In 2013, the congregation voted for Highlands to become an inclusive church that accepts all nationalities, races, abilities and economic status.

“We welcome all people as children of good and have been a safe place to be an open and affirming church,” Kushmaul said. “That is not the reason we lost members.”

The church began as the Lagonda Congregational Christian Church on Lagonda Avenue in 1884 before moving to South Limestone Street in the mid 1950s, and changed its name to Highlands Community Church.

In 1974, Highlands merged with Snowhill United Church of Christ at the current location, taking the Highlands name and the Snowhill address.

Even if community members had never attended the church, they may be familiar with the Highlands Café, a fixture for hungry attendees of the Clark County Fair for 62 years.

The church has also supported several area food pantries and Interfaith Hospitality Network, and the youth members helped Project Jericho and On-The-Rise services.

After settlement of the Highlands estate, all assets will be distributed to various area non-profit services that reflect the church’s mission.

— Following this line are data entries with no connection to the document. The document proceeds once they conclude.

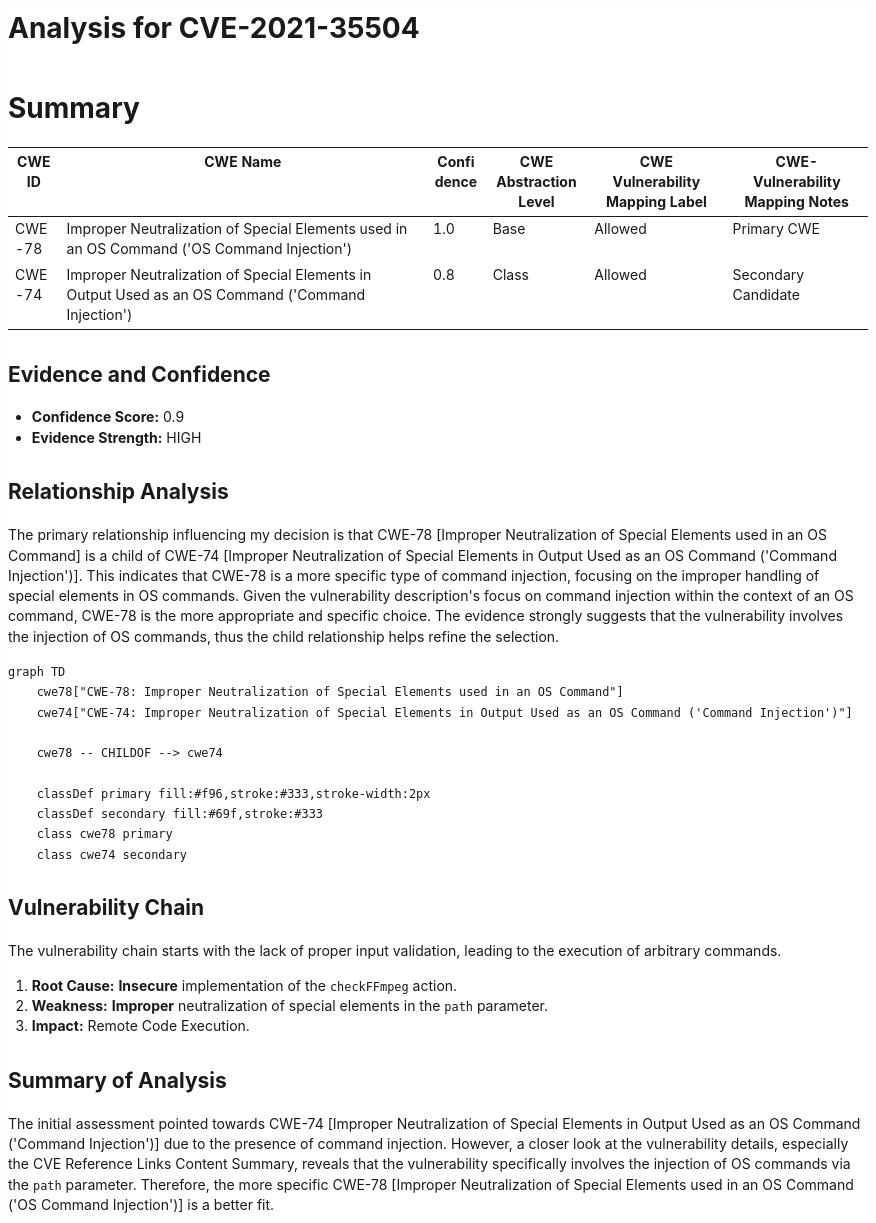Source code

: # Analysis for CVE-2021-35504

# Summary
| CWE ID | CWE Name | Confidence | CWE Abstraction Level | CWE Vulnerability Mapping Label | CWE-Vulnerability Mapping Notes |
|---|---|---|---|---|---|
| CWE-78 | Improper Neutralization of Special Elements used in an OS Command ('OS Command Injection') | 1.0 | Base | Allowed | Primary CWE |
| CWE-74 | Improper Neutralization of Special Elements in Output Used as an OS Command ('Command Injection') | 0.8 | Class | Allowed | Secondary Candidate |

## Evidence and Confidence

*   **Confidence Score:** 0.9
*   **Evidence Strength:** HIGH

## Relationship Analysis
The primary relationship influencing my decision is that CWE-78 [Improper Neutralization of Special Elements used in an OS Command] is a child of CWE-74 [Improper Neutralization of Special Elements in Output Used as an OS Command ('Command Injection')]. This indicates that CWE-78 is a more specific type of command injection, focusing on the improper handling of special elements in OS commands. Given the vulnerability description's focus on command injection within the context of an OS command, CWE-78 is the more appropriate and specific choice. The evidence strongly suggests that the vulnerability involves the injection of OS commands, thus the child relationship helps refine the selection.

```mermaid
graph TD
    cwe78["CWE-78: Improper Neutralization of Special Elements used in an OS Command"]
    cwe74["CWE-74: Improper Neutralization of Special Elements in Output Used as an OS Command ('Command Injection')"]

    cwe78 -- CHILDOF --> cwe74

    classDef primary fill:#f96,stroke:#333,stroke-width:2px
    classDef secondary fill:#69f,stroke:#333
    class cwe78 primary
    class cwe74 secondary
```

## Vulnerability Chain
The vulnerability chain starts with the lack of proper input validation, leading to the execution of arbitrary commands.

1.  **Root Cause:** **Insecure** implementation of the `checkFFmpeg` action.
2.  **Weakness:** **Improper** neutralization of special elements in the `path` parameter.
3.  **Impact:** Remote Code Execution.

## Summary of Analysis
The initial assessment pointed towards CWE-74 [Improper Neutralization of Special Elements in Output Used as an OS Command ('Command Injection')] due to the presence of command injection. However, a closer look at the vulnerability details, especially the CVE Reference Links Content Summary, reveals that the vulnerability specifically involves the injection of OS commands via the `path` parameter. Therefore, the more specific CWE-78 [Improper Neutralization of Special Elements used in an OS Command ('OS Command Injection')] is a better fit.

“The denomination doesn’t tell us what to do with the funds and we want to help families,” Kushmaul said. “We’re still working on it, and it will depend on when the church building sells.”

Sunday’s Service of Closure will be conducted by the Rev. Carl Robinson, Interim Association Pastor of the Southern Ohio-Northern Kentucky Association of the Ohio Conference of the United Church of Christ, with Pastor Avery Sledge assisting. Music will be provided by Kent Brooks.

Anyone who at any time has been associated with the Snowhill or Highlands churches is encouraged to attend.

“Everything has a lifespan, a time for growing and a time for dying,” Kushmaul said. “Something has to end. We see a door closing, but will see things continue in the community.”